Am Wochenende, d.h. am Samstag- und Sonntagnachmittag, können wir den Mann auch in riesigen Gruppen in sog. Fußballstadien aufspüren. Hierin finden Veranstaltungen statt, die sog. Fußballspiele, wo eine geringe Anzahl von Männern (genau 22) unter mitfiebernder und lautstarker Beobachtung aller anderen (ihre Zahl geht leicht in die Tausende) versuchen, einen einzigen, kleinen, leichten Ball, er ist meist schwarz-weiß gefleckt, mit den Füßen zu treten, wobei eine kleine Menge von schwarzgekleideten Männern, die sog. Schiedsrichter, darauf achten, dass der einzelne nicht zu lange am Ball bleibt. Dazu werden zu stark überhöhten Preisen die schon weiter oben besprochenen Lieblingsnahrungsmittel des Mannes, Bier und fettgesottene Esswaren, angeboten und konsumiert. Gelegentlich kommt es zu den sog. Schlägereien, an denen sich alle gern beteiligen.

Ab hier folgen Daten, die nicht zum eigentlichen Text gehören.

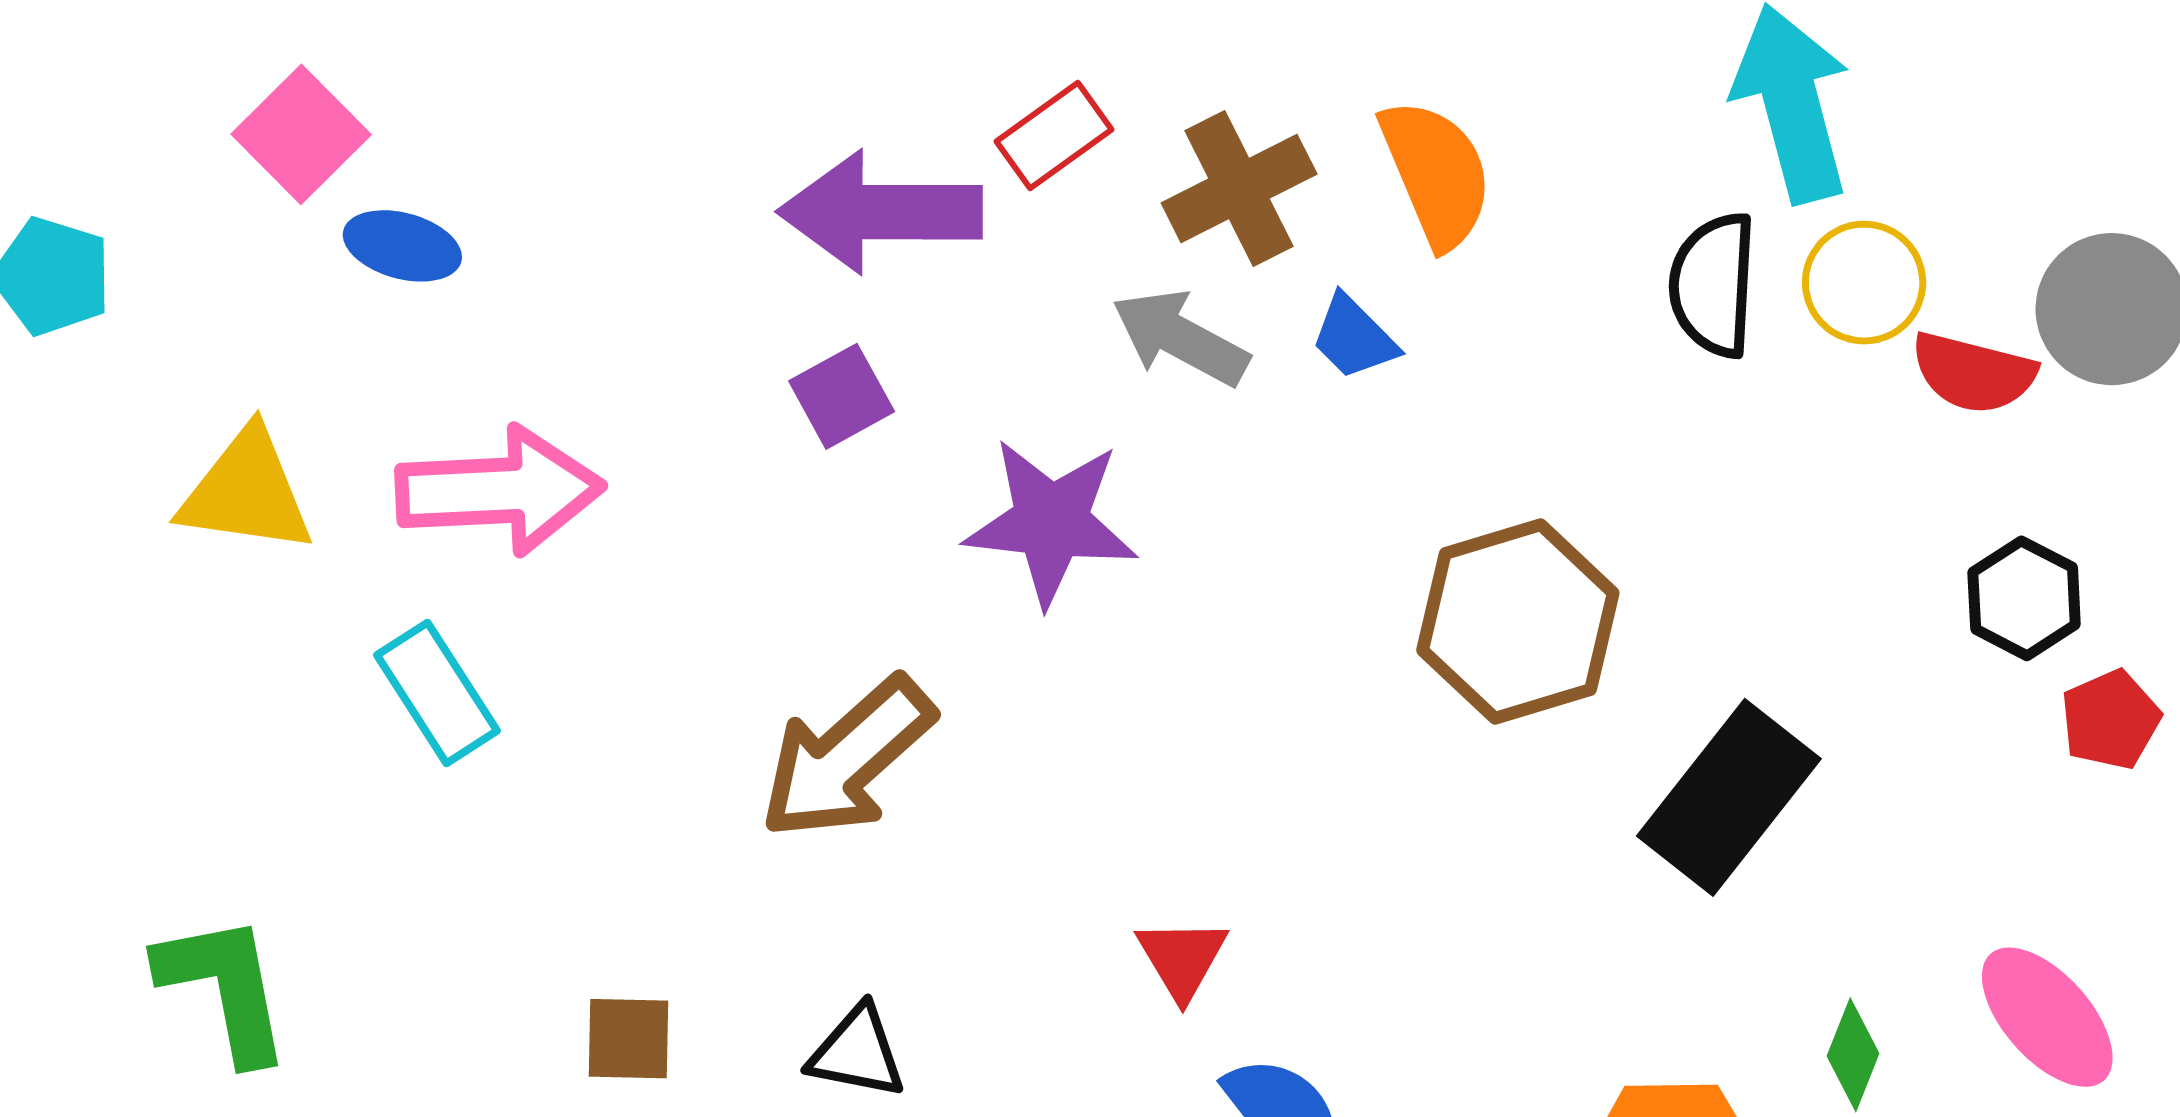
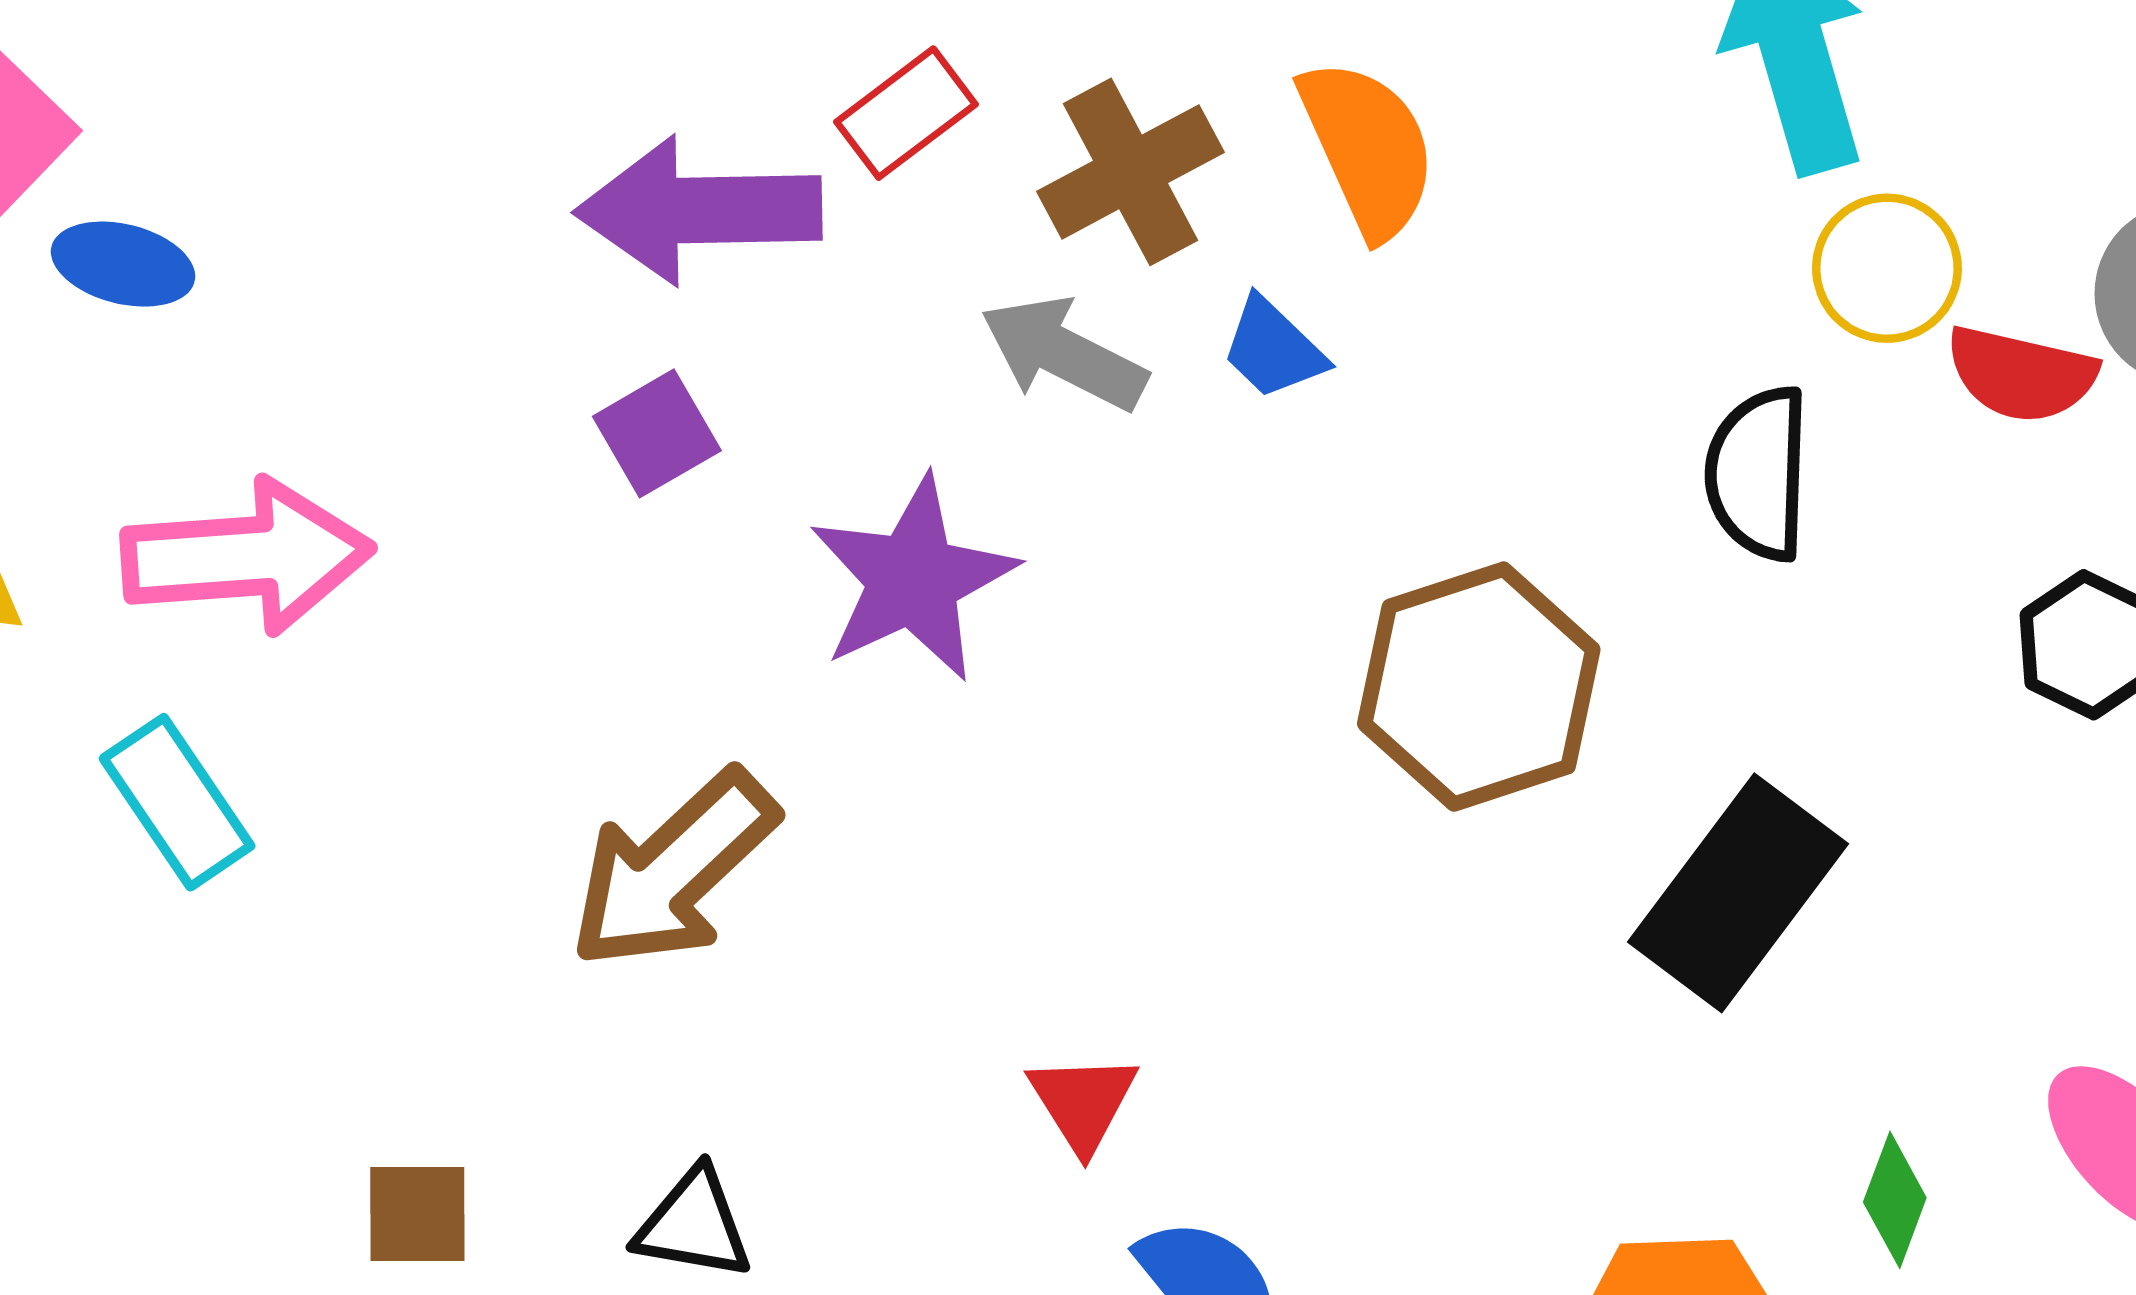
black semicircle: (1713, 285) -> (1758, 473), moved
purple star: (1051, 522) -> (913, 579), turned -30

Es gibt noch eine weitere Stelle, wo wir den Mann wochentags zwischen 8.00 und 16.00 Uhr finden können: Den Arbeitsplatz. Hier erledigt er Tätigkeiten, die über seinen eigenen Bedarf weit hinausgehen - oder gar nichts damit zu tun haben - und lässt sich dafür bezahlen. Nirgendwo anders lassen sich die männlichen Kasten und Hierarchien so gut unterscheiden wie am Arbeitsplatz. Anzugträger arbeiten in Büros oder im Außendienst, was heißt, sie ziehen von Büro zu Büro und schwatzen. Blaumann- und Latzhosenträger arbeiten in Werkhallen oder in der Öffentlichkeit, wo sie den Verkehr lahm legen, Strom- und Telefonleitungen, manchmal auch Wasser- und Gasrohre unterbrechen, Bier trinken und schwatzen. Ein Sinn ist in den Tätigkeiten der Männer eher selten zu erkennen, ja, manchmal scheint es, als arbeiteten sie, um Arbeit zu erzeugen. In anderen Fällen wiederum versetzt uns ihre Produktivität in Erstaunen, so z.B. in der Fabrikation von Nahrungsmittelprodukten, die zum Sieden in Fett geeignet sind, bei der Herstellung von Bier und bei der Montage von Autos.